Feeling pretty good now, I watched the next few seconds of the video and ran into a new problem. The heck is a Gizmo? Reading the first paragraph of the docs, I found out it's just a debugging tool. So, ignoring that, I continued watching the video and implemented the wallcount function and the smoothing function. At that point, I was done besides needing to take the youtube comments about smoothing into consideration, but before that, I really needed to deal with the fact that Cocos doesn't _have_ a Gizmo at all. So, instead, my thought was to use what I learned in the basic game tutorial and make a prefab to generate cubes and then pray that I'd be able to set their color in some way.
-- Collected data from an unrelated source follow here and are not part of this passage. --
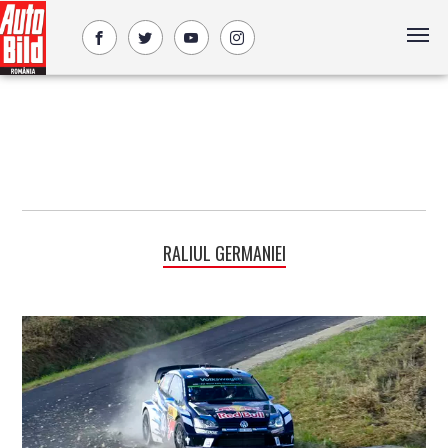
RALIUL GERMANIEI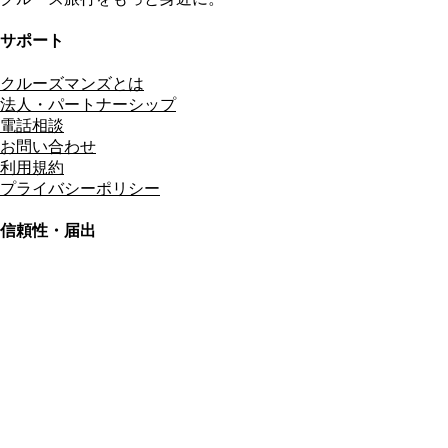
サポート
クルーズマンズとは
法人・パートナーシップ
電話相談
お問い合わせ
利用規約
プライバシーポリシー
信頼性・届出
総合旅行業務取扱管理者
資格保有
適格請求書発行事業者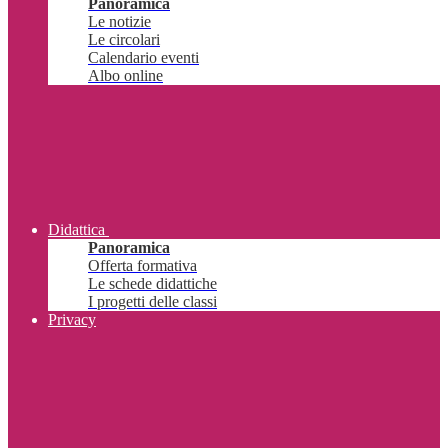
Panoramica
Le notizie
Le circolari
Calendario eventi
Albo online
Didattica
Panoramica
Offerta formativa
Le schede didattiche
I progetti delle classi
Privacy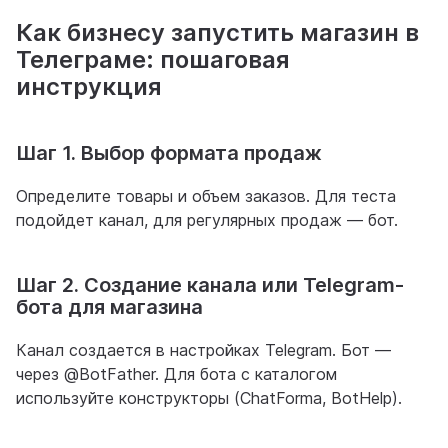
Как бизнесу запустить магазин в
Телеграме: пошаговая
инструкция
Шаг 1. Выбор формата продаж
Определите товары и объем заказов. Для теста
подойдет канал, для регулярных продаж — бот.
Шаг 2. Создание канала или Telegram-
бота для магазина
Канал создается в настройках Telegram. Бот —
через @BotFather. Для бота с каталогом
используйте конструкторы (ChatForma, BotHelp).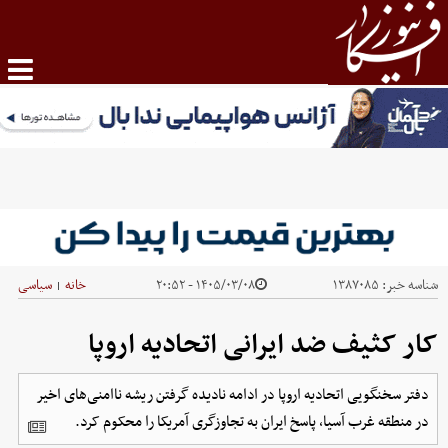
شناسه خبر:
۱۳۸۷۰۸۵
۱۴۰۵/۰۳/۰۸ - ۲۰:۵۲
خانه
سیاسی
|
کار کثیف ضد ایرانی اتحادیه اروپا
دفتر سخنگویی اتحادیه اروپا در ادامه نادیده گرفتن ریشه ناامنی‌های اخیر
در منطقه غرب آسیا، پاسخ ایران به تجاوزگری آمریکا را محکوم کرد.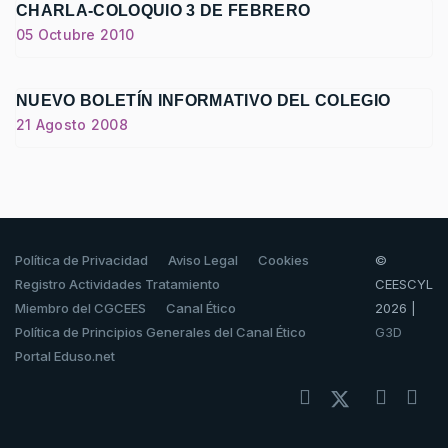
CHARLA-COLOQUIO 3 DE FEBRERO
05 Octubre 2010
NUEVO BOLETÍN INFORMATIVO DEL COLEGIO
21 Agosto 2008
Política de Privacidad
Aviso Legal
Cookies
©
Registro Actividades Tratamiento
CEESCYL
Miembro del CGCEES
Canal Ético
2026 |
Política de Principios Generales del Canal Ético
G3D
Portal Eduso.net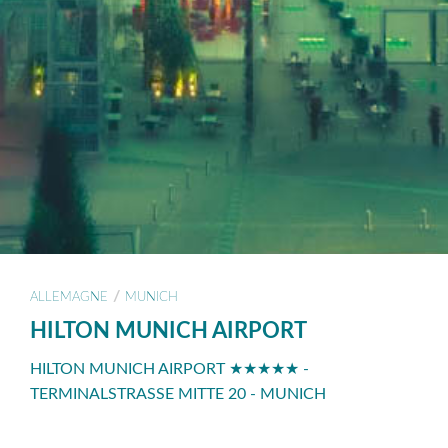
/
ALLEMAGNE
MUNICH
HILTON MUNICH AIRPORT
HILTON MUNICH AIRPORT ★★★★★ -
TERMINALSTRASSE MITTE 20 - MUNICH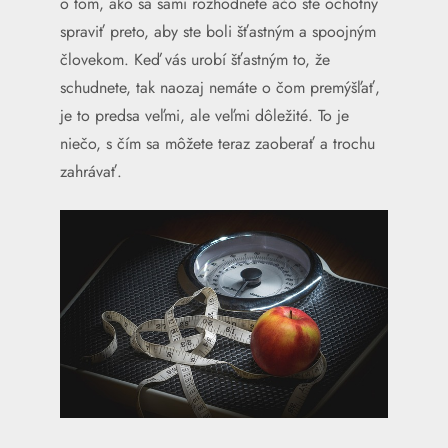
o tom, ako sa sami rozhodnete ačo ste ochotný
spraviť preto, aby ste boli šťastným a spoojným
človekom. Keď vás urobí šťastným to, že
schudnete, tak naozaj nemáte o čom premýšľať,
je to predsa veľmi, ale veľmi dôležité. To je
niečo, s čím sa môžete teraz zaoberať a trochu
zahrávať.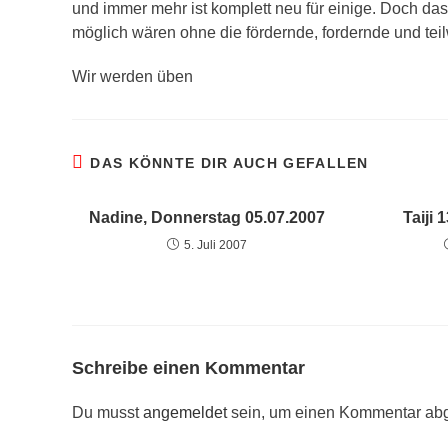
und immer mehr ist komplett neu für einige. Doch das 
möglich wären ohne die fördernde, fordernde und tei
Wir werden üben
DAS KÖNNTE DIR AUCH GEFALLEN
Nadine, Donnerstag 05.07.2007
Taiji
5. Juli 2007
Schreibe einen Kommentar
Du musst
angemeldet
sein, um einen Kommentar ab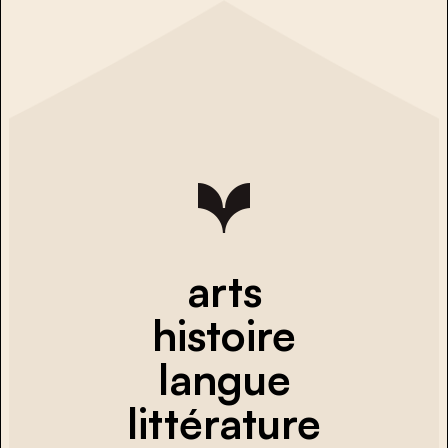
arts
histoire
langue
littérature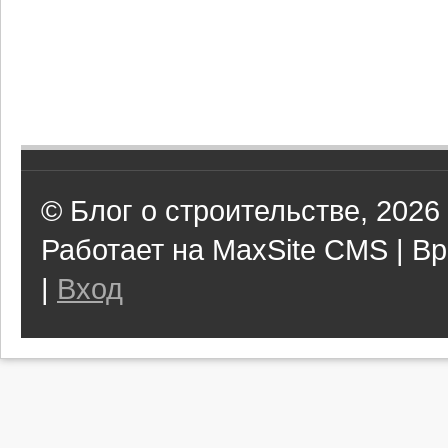
© Блог о строительстве, 2026
Работает на MaxSite CMS | Вр
|
Вход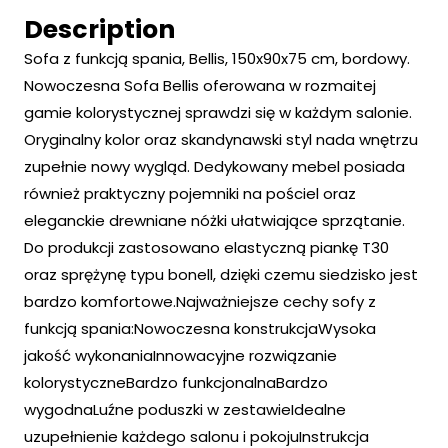
Description
Sofa z funkcją spania, Bellis, 150x90x75 cm, bordowy.
Nowoczesna Sofa Bellis oferowana w rozmaitej
gamie kolorystycznej sprawdzi się w każdym salonie.
Oryginalny kolor oraz skandynawski styl nada wnętrzu
zupełnie nowy wygląd. Dedykowany mebel posiada
również praktyczny pojemniki na pościel oraz
eleganckie drewniane nóżki ułatwiające sprzątanie.
Do produkcji zastosowano elastyczną piankę T30
oraz sprężynę typu bonell, dzięki czemu siedzisko jest
bardzo komfortowe.Najważniejsze cechy sofy z
funkcją spania:Nowoczesna konstrukcjaWysoka
jakość wykonaniaInnowacyjne rozwiązanie
kolorystyczneBardzo funkcjonalnaBardzo
wygodnaLuźne poduszki w zestawieIdealne
uzupełnienie każdego salonu i pokojuInstrukcja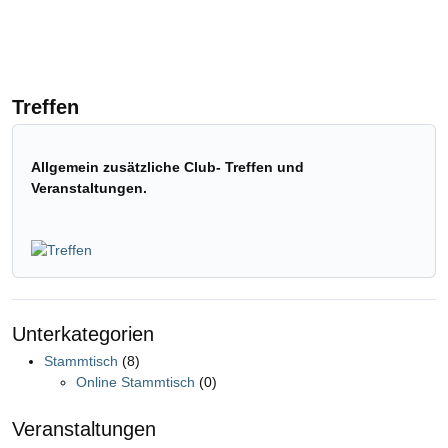
D
Treffen
Allgemein zusätzliche Club- Treffen und
Veranstaltungen.
Unterkategorien
Stammtisch
(8)
Online Stammtisch
(0)
Veranstaltungen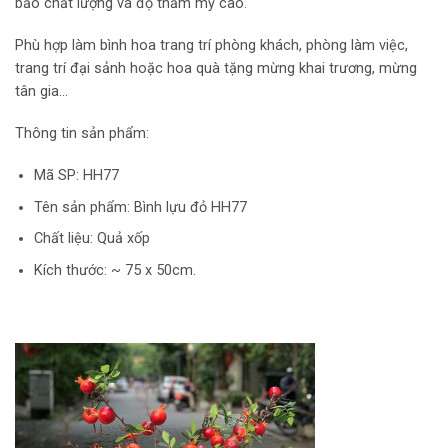
bảo chất lượng và độ thẩm mỹ cao.
Phù hợp làm bình hoa trang trí phòng khách, phòng làm việc,
trang trí đại sảnh hoặc hoa quà tặng mừng khai trương, mừng
tân gia…
Thông tin sản phẩm:
Mã SP: HH77
Tên sản phẩm: Bình lựu đỏ HH77
Chất liệu: Quả xốp
Kích thước: ~ 75 x 50cm.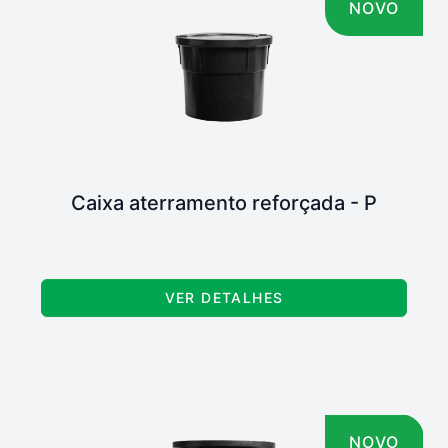
NOVO
Caixa aterramento reforçada - P
VER DETALHES
NOVO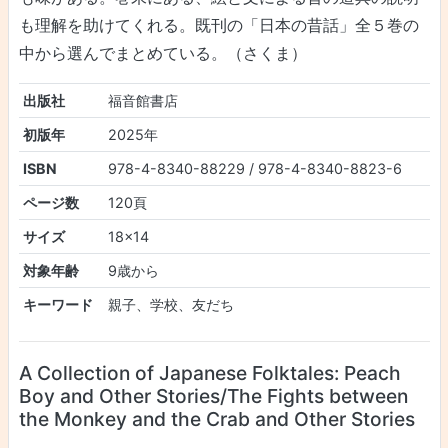
も理解を助けてくれる。既刊の「日本の昔話」全５巻の
中から選んでまとめている。（さくま）
出版社
福音館書店
初版年
2025年
ISBN
978-4-8340-88229 / 978-4-8340-8823-6
ページ数
120頁
サイズ
18×14
対象年齢
9歳から
キーワード
親子、学校、友だち
A Collection of Japanese Folktales: Peach
Boy and Other Stories/The Fights between
the Monkey and the Crab and Other Stories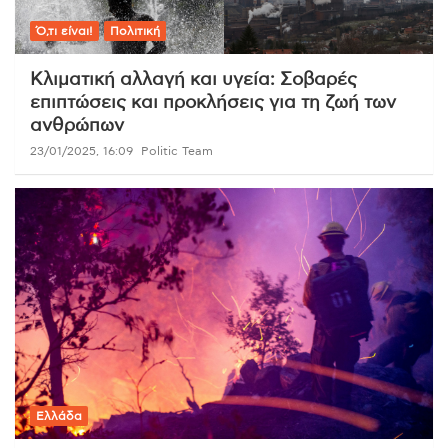
Ό,τι είναι!
Πολιτική
Κλιματική αλλαγή και υγεία: Σοβαρές
επιπτώσεις και προκλήσεις για τη ζωή των
ανθρώπων
23/01/2025, 16:09
Politic Team
Ελλάδα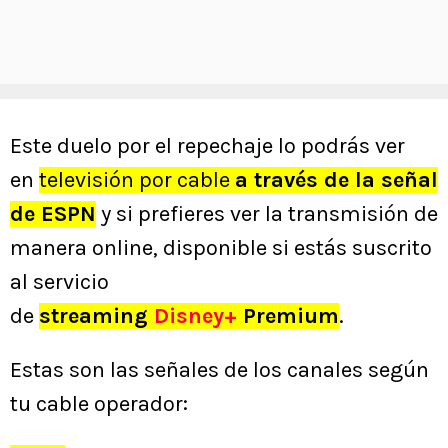
Este duelo por el repechaje lo podrás ver
en
televisión por cable
a través de la señal
de ESPN
y si prefieres ver la transmisión de
manera online, disponible si estás suscrito
al servicio
de
streaming
Disney+
Premium
.
Estas son las señales de los canales según
tu cable operador:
Luckily, the prefab cube is a 1x1x1 thing which means that it pretty much corresponds to the map we were making. So, this became surprisingly easy:

/* Debugging code */
@property({type: Prefab})
public cubePrefab: Prefab = null;
            
generateCubes() {
    /* When we generate, remove anything existing */
    if (!this.cubePrefab) {
        console.log('No cube prefab set.');
        return;
    }
            
    this.node.removeAllChildren();
            
    for (let x = 0; x < this.width; x++) {
        for (let y = 0; y < this.height; y++) {
            if (this.map[x][y] == 1) {
                let block = instantiate(this.cubePrefab);
                this.node.addChild(block);
                block.setPosition(new Vec3(x, y, 0));
            }
        }
    }
}

Filling in the world with cubes.

While easy, finally getting to see my little world of cubes had an unexpected bonus. It also revealed a bug in my code. Specifically, all my map piece were set to 1. This took a long time to figure out. But the basic issue was

    new Array<Array<number>>(this.width).fill(new Array(this.height).fill(0));

isn't apparently the way to create an array. Rather, I needed to do this:

    let mapCopy = []
    for (let x = 0; x < this.width; x++) {
        mapCopy.push([]);
        for (let y = 0; y < this.height; y++) {
            mapCopy[x][y] = 1;
        }
    }

what's the difference? I have no idea, but all the MDN documentation I was reading implied that they were the same, so imagine my surprise when this worked and I finally got what I wanted to see:

Screenshot of generated map

Wonderful. I was happy this worked out, but unhappy that troubleshooting the weird array initalization problem held me up for another 30 minutes or so and that it was now past 1am. Still, another good hour programming session with Cocos, so it felt like I had done alright considering how foreign typescript, C#, and all of this stuff generally was to me.